SciPost logo

SciPost Submission Page

Trials Factor for Semi-Supervised NN Classifiers in Searches for Narrow Resonances at the LHC

by Benjamin Lieberman, Andreas Crivellin, Salah-Eddine Dahbi, Finn Stevenson, Nidhi Tripathi, Mukesh Kumar, Bruce Mellado

Submission summary

Authors (as registered SciPost users): Benjamin Lieberman
Submission information
Preprint Link: https://arxiv.org/abs/2404.07822v2  (pdf)
Date submitted: 2024-06-28 11:15
Submitted by: Lieberman, Benjamin
Submitted to: SciPost Physics Core
Ontological classification
Academic field: Physics
Specialties:
  • High-Energy Physics - Phenomenology
Approaches: Computational, Phenomenological

Abstract

To mitigate the model dependencies of searches for new narrow resonances at the Large Hadron Collider (LHC), semi-supervised Neural Networks (NNs) can be used. Unlike fully supervised classifiers these models introduce an additional look-elsewhere effect in the process of optimising thresholds on the response distribution. We perform a frequentist study to quantify this effect, in the form of a trials factor. As an example, we consider simulated $Z\gamma$ data to perform narrow resonance searches using semi-supervised NN classifiers. The results from this analysis provide substantiation that the look-elsewhere effect induced by the semi-supervised NN is under control.

DATA SECTION.
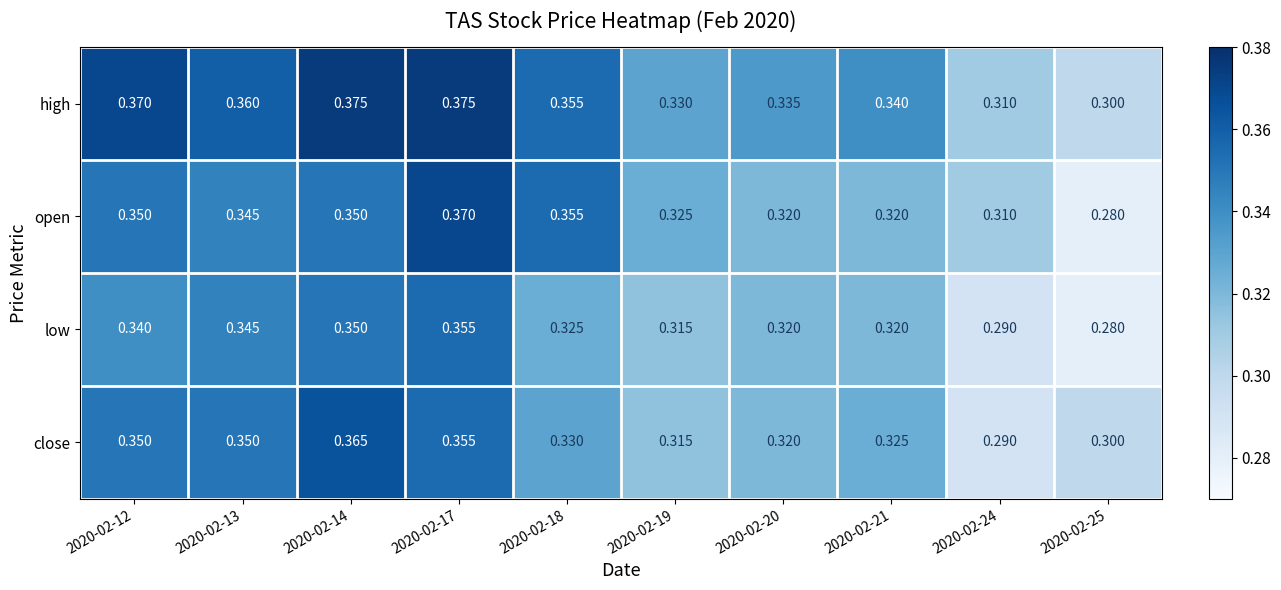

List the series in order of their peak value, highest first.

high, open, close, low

AIM OF THE TASK. From the SciPost submission page above, set down everything from "Trials Factor for" down to "Link: https://arxiv.org/abs/2404.07822v2  (pdf)", word for word.

WRITTEN SOLUTION.
Trials Factor for Semi-Supervised NN Classifiers in Searches for Narrow Resonances at the LHC

by Benjamin Lieberman, Andreas Crivellin, Salah-Eddine Dahbi, Finn Stevenson, Nidhi Tripathi, Mukesh Kumar, Bruce Mellado

Submission summary

Authors (as registered SciPost users): Benjamin Lieberman
Submission information
Preprint Link: https://arxiv.org/abs/2404.07822v2  (pdf)